If security is your biggest concern, and not reuse... then using industrial shredding machinery is your best bet.
If you want reuse... then a handful of fill/erase cycles with random data is probably your best bet, even then, there will still likely be some overprovisioned blocks with prior data.
Encryption and throwing away the key doesn't do more than random data to fill said drive.
Why is this so hard? Why can't we just specify that a particular file needs to be actually deleteable and that we don't want the system (at any level) to leak copies of any of the data in that file? There is no technical reason this is not possible, it is just a convention that has caused problems since the dawn of computing. There is no point in making a file system that supports that filesystem would not be able to specify deleteabiliy to the hardware. There is no point in making hardware that supports this because there is no file system that exists that would have anything to tell the hardware. This situation exists simply because of inertia.

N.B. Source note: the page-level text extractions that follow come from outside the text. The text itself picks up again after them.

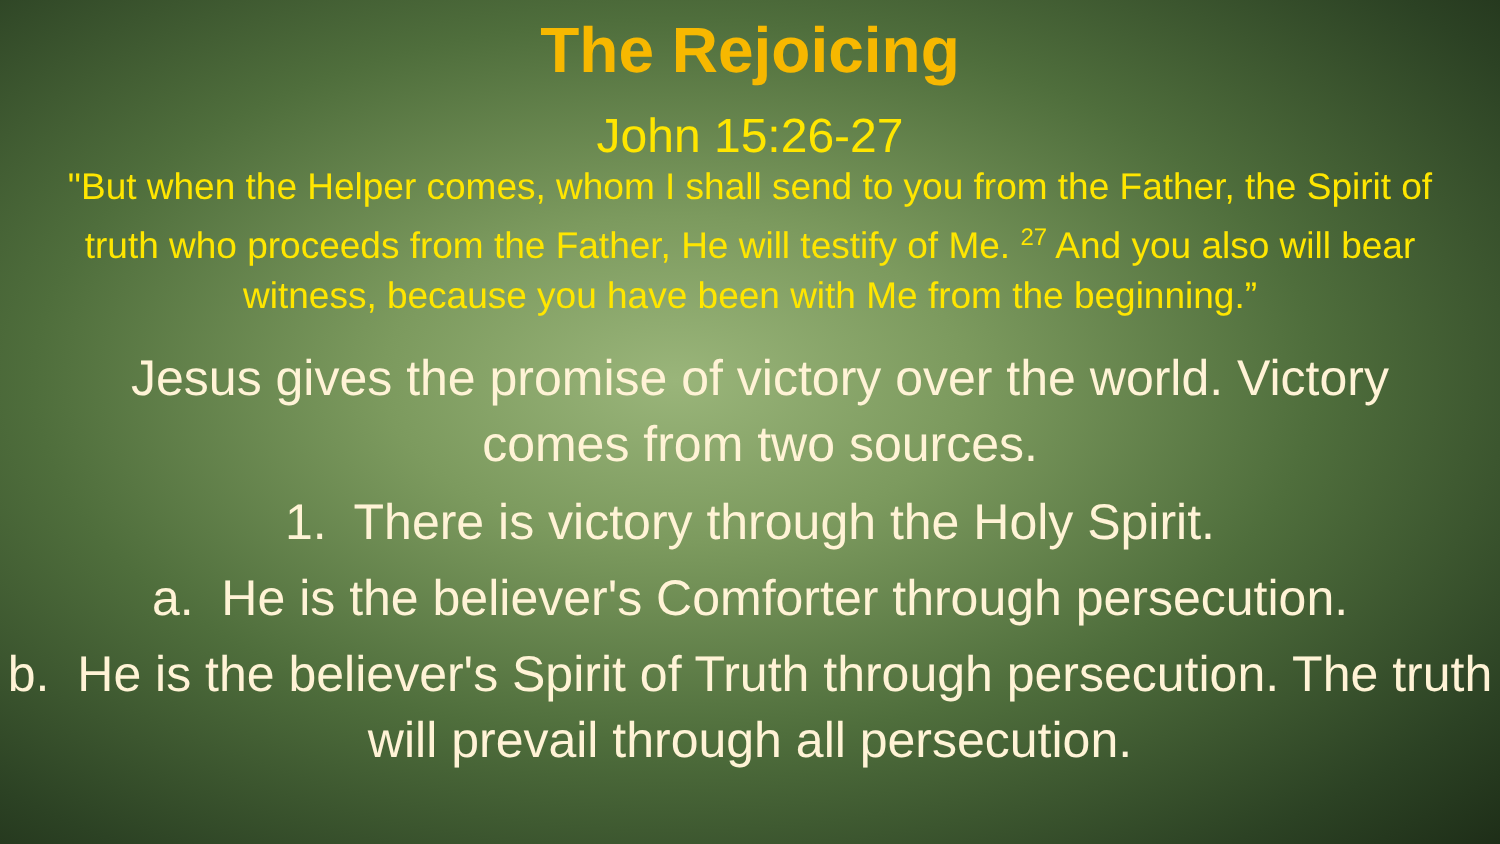The Rejoicing
John 15:26-27
"But when the Helper comes, whom I shall send to you from the Father, the Spirit of truth who proceeds from the Father, He will testify of Me. <sup>27</sup> And you also will bear witness, because you have been with Me from the beginning.”
Jesus gives the promise of victory over the world. Victory comes from two sources.
1. There is victory through the Holy Spirit.
a. He is the believer's Comforter through persecution.
b. He is the believer's Spirit of Truth through persecution. The truth will prevail through all persecution.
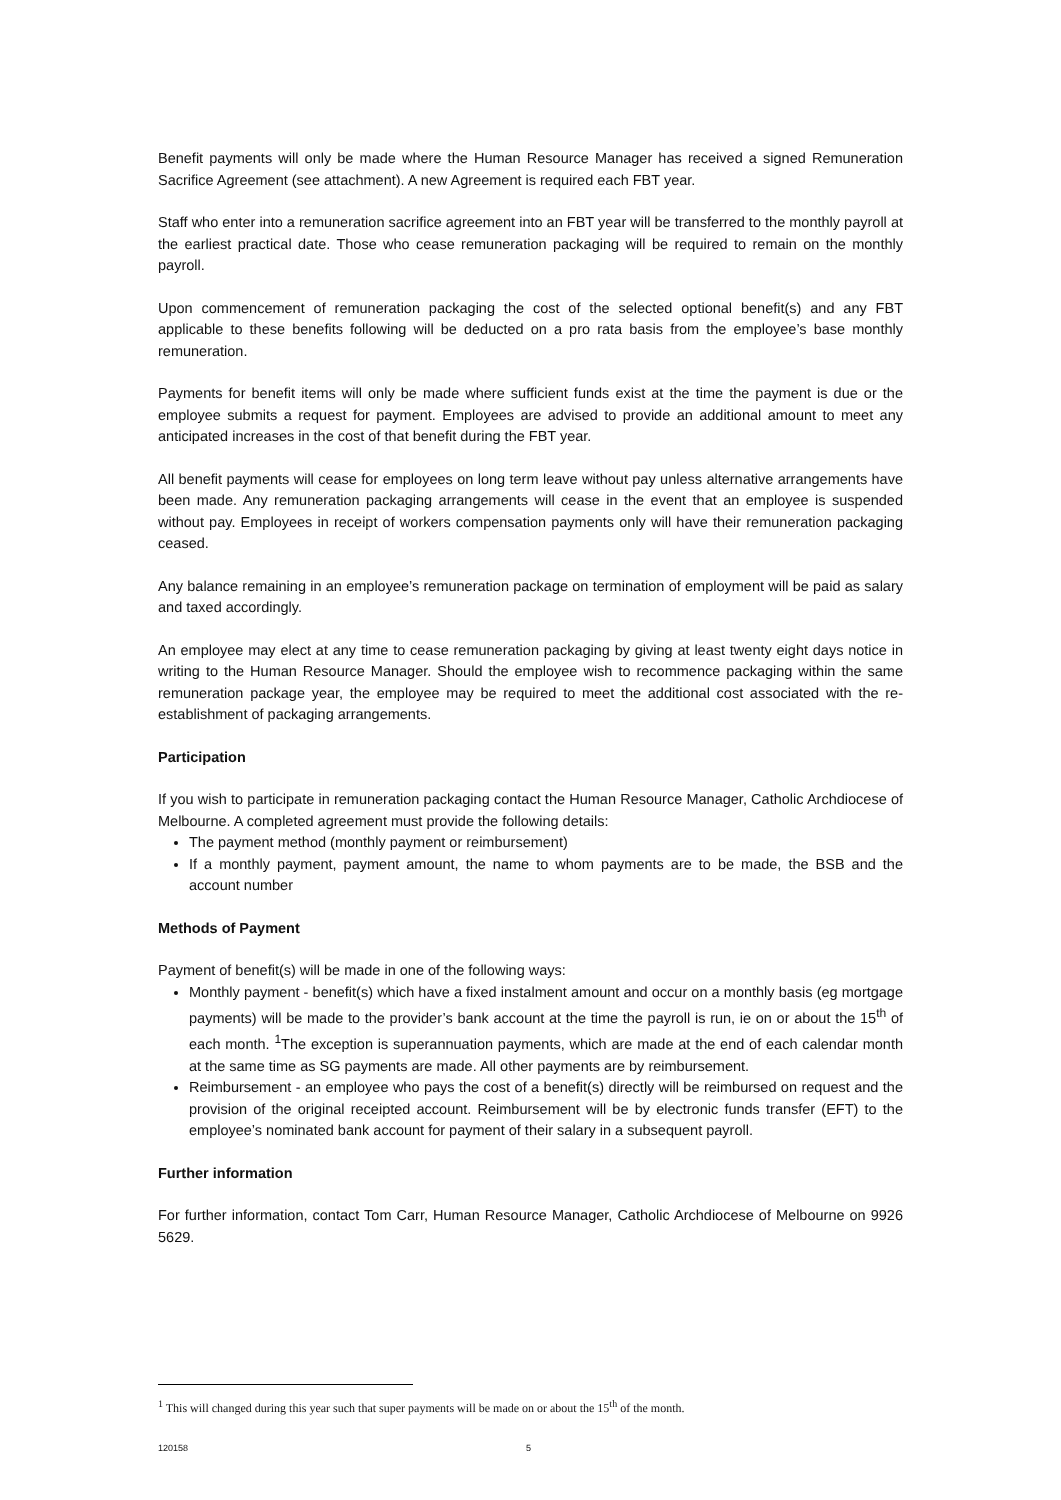Benefit payments will only be made where the Human Resource Manager has received a signed Remuneration Sacrifice Agreement (see attachment). A new Agreement is required each FBT year.
Staff who enter into a remuneration sacrifice agreement into an FBT year will be transferred to the monthly payroll at the earliest practical date. Those who cease remuneration packaging will be required to remain on the monthly payroll.
Upon commencement of remuneration packaging the cost of the selected optional benefit(s) and any FBT applicable to these benefits following will be deducted on a pro rata basis from the employee’s base monthly remuneration.
Payments for benefit items will only be made where sufficient funds exist at the time the payment is due or the employee submits a request for payment. Employees are advised to provide an additional amount to meet any anticipated increases in the cost of that benefit during the FBT year.
All benefit payments will cease for employees on long term leave without pay unless alternative arrangements have been made. Any remuneration packaging arrangements will cease in the event that an employee is suspended without pay. Employees in receipt of workers compensation payments only will have their remuneration packaging ceased.
Any balance remaining in an employee’s remuneration package on termination of employment will be paid as salary and taxed accordingly.
An employee may elect at any time to cease remuneration packaging by giving at least twenty eight days notice in writing to the Human Resource Manager. Should the employee wish to recommence packaging within the same remuneration package year, the employee may be required to meet the additional cost associated with the re-establishment of packaging arrangements.
Participation
If you wish to participate in remuneration packaging contact the Human Resource Manager, Catholic Archdiocese of Melbourne. A completed agreement must provide the following details:
The payment method (monthly payment or reimbursement)
If a monthly payment, payment amount, the name to whom payments are to be made, the BSB and the account number
Methods of Payment
Payment of benefit(s) will be made in one of the following ways:
Monthly payment - benefit(s) which have a fixed instalment amount and occur on a monthly basis (eg mortgage payments) will be made to the provider’s bank account at the time the payroll is run, ie on or about the 15<sup>th</sup> of each month. <sup>1</sup>The exception is superannuation payments, which are made at the end of each calendar month at the same time as SG payments are made. All other payments are by reimbursement.
Reimbursement - an employee who pays the cost of a benefit(s) directly will be reimbursed on request and the provision of the original receipted account. Reimbursement will be by electronic funds transfer (EFT) to the employee’s nominated bank account for payment of their salary in a subsequent payroll.
Further information
For further information, contact Tom Carr, Human Resource Manager, Catholic Archdiocese of Melbourne on 9926 5629.
<sup>1</sup> This will changed during this year such that super payments will be made on or about the 15<sup>th</sup> of the month.
120158 5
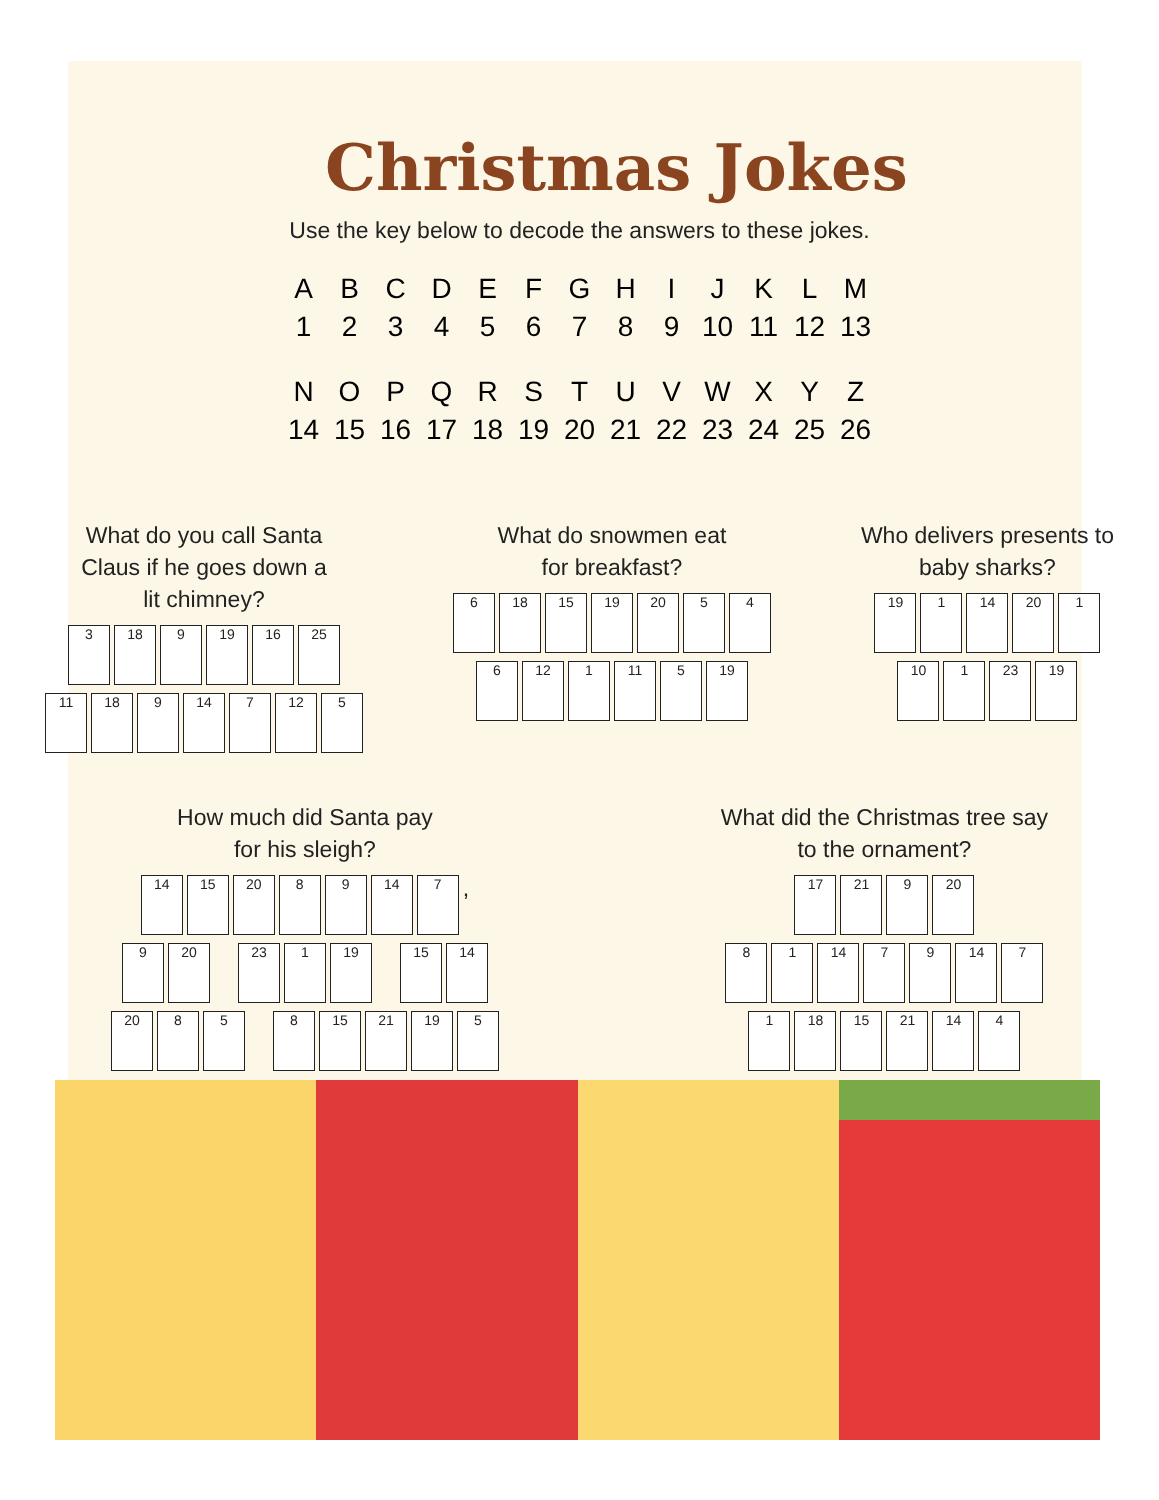Christmas Jokes
Use the key below to decode the answers to these jokes.
| A | B | C | D | E | F | G | H | I | J | K | L | M |
| 1 | 2 | 3 | 4 | 5 | 6 | 7 | 8 | 9 | 10 | 11 | 12 | 13 |
| N | O | P | Q | R | S | T | U | V | W | X | Y | Z |
| 14 | 15 | 16 | 17 | 18 | 19 | 20 | 21 | 22 | 23 | 24 | 25 | 26 |
What do you call Santa
Claus if he goes down a
lit chimney?
3 18 9 19 16 25
11 18 9 14 7 12 5
What do snowmen eat
for breakfast?
6 18 15 19 20 5 4
6 12 1 11 5 19
Who delivers presents to
baby sharks?
19 1 14 20 1
10 1 23 19
How much did Santa pay
for his sleigh?
14 15 20 8 9 14 7
,
9 20 23 1 19 15 14
20 8 5 8 15 21 19 5
What did the Christmas tree say
to the ornament?
17 21 9 20
8 1 14 7 9 14 7
1 18 15 21 14 4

Sure there would be performance implications, but who would care? You might just want to store a key for some full performance encrypted data that you would like to be able to actually remove access to. Sometimes performance is not the most important thing to optimize for.
> There is no technical reason this is not possible, it is just a convention that has caused problems since the dawn of computing.
Technical reasons are all over the place, because the only "convention" you could possibly be referring to is the practice of having layers of abstraction for compatibility purposes. If you want to re-design your entire storage stack to accommodate every new technology, then it's trivial to ensure deleteability in each from-scratch re-design. But as soon as you want to use flash memory to build a drop-in replacement for hard drives, it gets quite difficult to retain this property without making huge sacrifices to more desirable properties.
It would be possible to add this particular bit of information without changing anything that affects compatibility. The only difference would be that some files would actually be deleted when a delete operation was applied. It is a separate information channel that can be added on top.
This has nothing in particular to do with flash vs spinning rust. A copy on write file system for example generates tons of information leaking copies all the time, but could trivially be be changed so that some files did not leak in that way.
This is truly one of those issues that exists simply because no one can be bothered to fix it.
Modern SSD controllers encrypt all data by default. Not to increase security, to improve wear levelling. Encrypted data should be effectively random data (that’s what good encryption aims to produce). So encrypting the data ensures that patterns in data written to the SSD don’t end up creating uneven wear patterns in the flash chips.
As a consequence, reading the raw data of an SDD would just produce garbage. You would need to also extract the encryption key from the SSD controller. Given this encryption isn’t meant to be secure, it’s quite possible to extracting that key is quite easy. But I believe that secure erase on SSDs is achieved by simply rotating the encryption key used for wear levelling, so maybe it’s reasonable well protected.
I would expect an SSD to quite aggressively erase TRIMed blocks where possible. Erasing a block of flash memory is about 10x slower (2ms) than writing to flash memory (200microseconds), so there’s quite a large performance hit once a drive runs out of empty blocks and needs to start erasing blocks in the write path.
Overall I suspect that simply TRIMing most SSD is secure enough for most applications. At least secure enough for anyone that even asks the question “is TRIMing secure enough”. For everyone else, you either don’t care at all, or your really care, in which case you’re using multiple layers of security such as full disk encryption, secure SSD erase, and shredding drives already.